Among the top 20 countries for emissions, here are the countries that have promised to increase their emissions a lot by 2030: China, India, Russia, Korea, Mexico, Indonesia, South Africa, Turkey, Thailand, Kazakhstan, United Arab Emirates, Vietnam.

And here are the countries in the top 20 that have promised to cut their emissions by about 1% a year between now and 2030: USA, European Union, Japan, Canada, Brazil, Australia, and Argentina.

The countries that won’t cut will increase a lot will increase a lot. The countries that will cut will not cut by much.

You would never know this from the way the promises are reported by the UN or the media.

They phrase everything as a promise to cut emissions. But they phrase these promises in ways that lie.

So some countries, like Korea and Mexico, promise to cut emissions compared to Business as Usual (BAU). Business as Usual means the current UN estimate of how much emissions will increase if nothing is done. So a promise to cut only compared to Business as Usual is a promise to increase emissions.
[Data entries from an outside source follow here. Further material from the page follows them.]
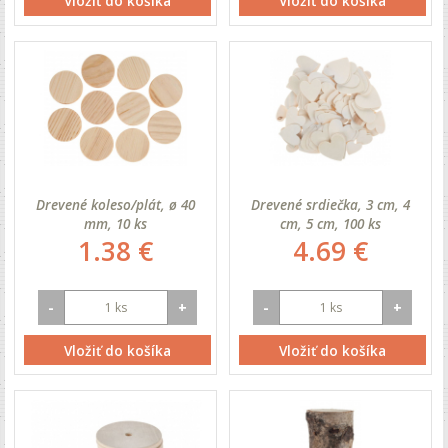
Vložiť do košíka
Vložiť do košíka
Drevené koleso/plát, ø 40
Drevené srdiečka, 3 cm, 4
mm, 10 ks
cm, 5 cm, 100 ks
1.38 €
4.69 €
-
+
-
+
Vložiť do košíka
Vložiť do košíka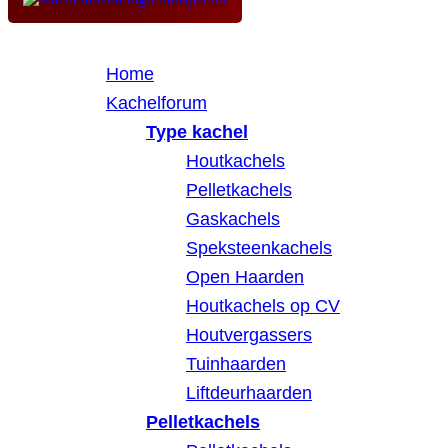
Home
Kachelforum
Type kachel
Houtkachels
Pelletkachels
Gaskachels
Speksteenkachels
Open Haarden
Houtkachels op CV
Houtvergassers
Tuinhaarden
Liftdeurhaarden
Pelletkachels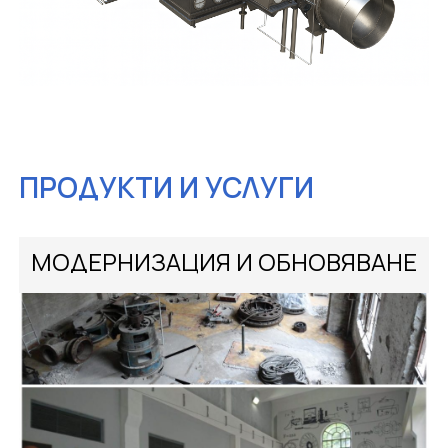
ПРОДУКТИ И УСЛУГИ
МОДЕРНИЗАЦИЯ И ОБНОВЯВАНЕ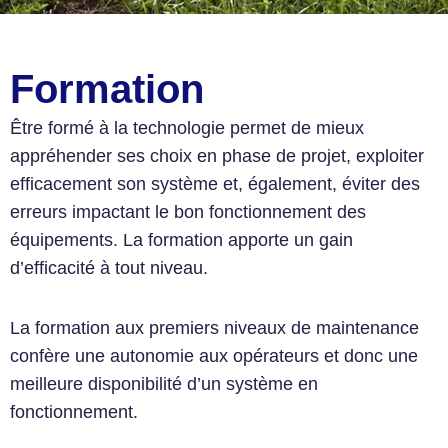
Formation
Être formé à la technologie permet de mieux
appréhender ses choix en phase de projet, exploiter
efficacement son système et, également, éviter des
erreurs impactant le bon fonctionnement des
équipements. La formation apporte un gain
d’efficacité à tout niveau.
La formation aux premiers niveaux de maintenance
confère une autonomie aux opérateurs et donc une
meilleure disponibilité d’un système en
fonctionnement.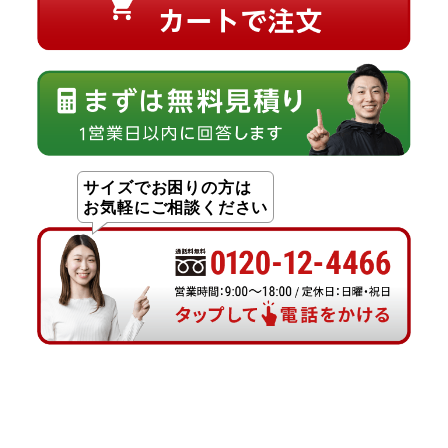
サイズでお困りの方は
お気軽にご相談ください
Other countries, like India and China, promise to cut emissions in terms of carbon intensity. Carbon intensity is the amount of carbon in fossil fuels that is needed to produce the same amount of work. Carbon intensity has been going down in the United States for a hundred years. It is going down all over the world. This is because we learn to use coal, oil and gas more efficiently, just like we learn to use everything else in industry more productively. So a promise to cut carbon intensity is a promise to increase emissions.

Or they play tricks with time. Russia promises to cut emissions by 25% by 2030, compared with emissions in 1990. But the Russian economy collapsed in 1989-1990, and emissions were very low that year, and are much higher now. A promise to cut emissions compared to 1990 by 25% is a promise to increase emissions by 30% compared to this year.[2]

Then there are the rich countries which promise to cut emissions by a lot. But they always choose a comparison date to make them look good.

The US, for instance, promises to cut emissions in 2030 by 26% compared to 2005. But US emissions in 2014 were already 9% lower than in 2005. So really they are only promising to cut emissions by 15% in the next fifteen years.

The European Union promises to cut emissions by 40% compared to 1990. But EU emissions are already 20% less than they were in 1990. So this is a promise to cut emissions by 20% in the next 15 years.

So some countries will increase emissions a lot and some countries will cut them a little. The regions of the world that will increase emissions already make two thirds of global emissions. The regions that will cut emissions a little make one third of global emissions.[3]

You do the math. They are lying. Emissions will rise.

 
Jonathan Neale is the author of Stop Global Warming: Change the World and editor of the One Million Climate Jobs report.